▶ **Goal of the exercise**
Could you output each line below precisely as it stands, without the images?

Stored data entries
****************

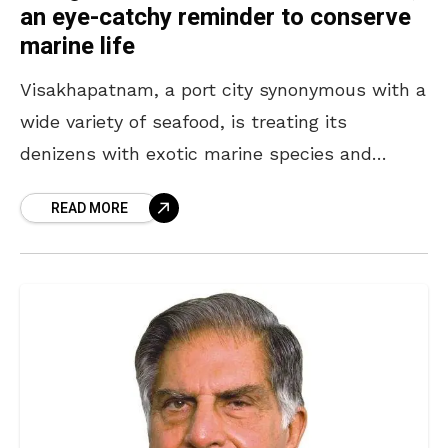
an eye-catchy reminder to conserve
marine life
Visakhapatnam, a port city synonymous with a
wide variety of seafood, is treating its
denizens with exotic marine species and
translucent fish, but this time visually. If you
READ MORE
are excited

****************

▶ **Expected output**
an eye-catchy reminder to conserve
marine life
Visakhapatnam, a port city synonymous with a
wide variety of seafood, is treating its
denizens with exotic marine species and
translucent fish, but this time visually. If you
READ MORE
are excited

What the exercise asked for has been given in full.